TASK REQUIREMENTS: Write out each record below exactly, without pictures.

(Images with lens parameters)
....
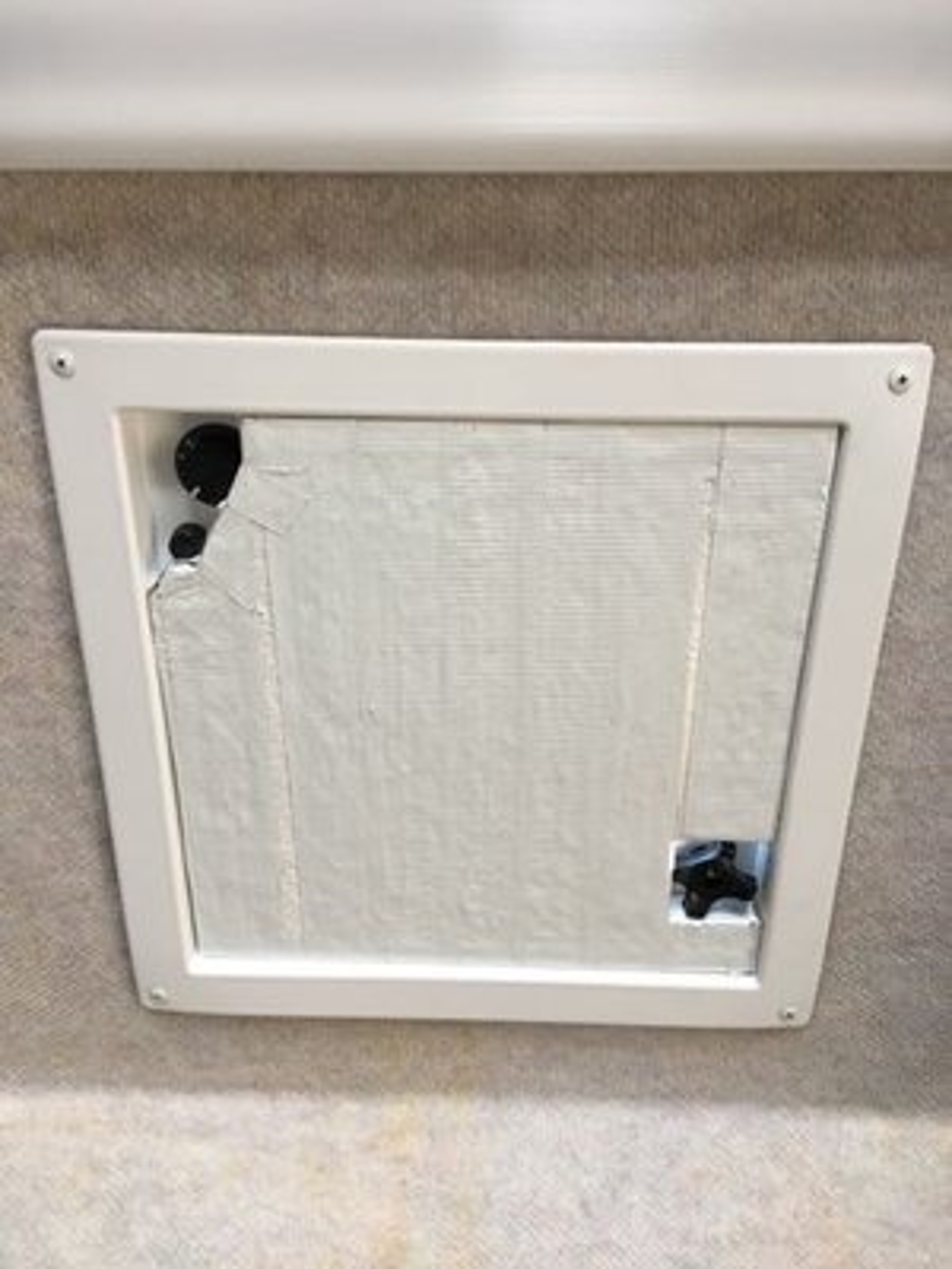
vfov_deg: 61.7
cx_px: 476
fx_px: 1063
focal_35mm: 29
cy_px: 634
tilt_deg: +64.8
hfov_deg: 48.2
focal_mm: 4.15
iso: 80
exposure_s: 1/30
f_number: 2.2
....
TASK SOLUTION:
vfov_deg: 61.7
cx_px: 476
fx_px: 1063
focal_35mm: 29
cy_px: 634
tilt_deg: +64.8
hfov_deg: 48.2
focal_mm: 4.15
iso: 80
exposure_s: 1/30
f_number: 2.2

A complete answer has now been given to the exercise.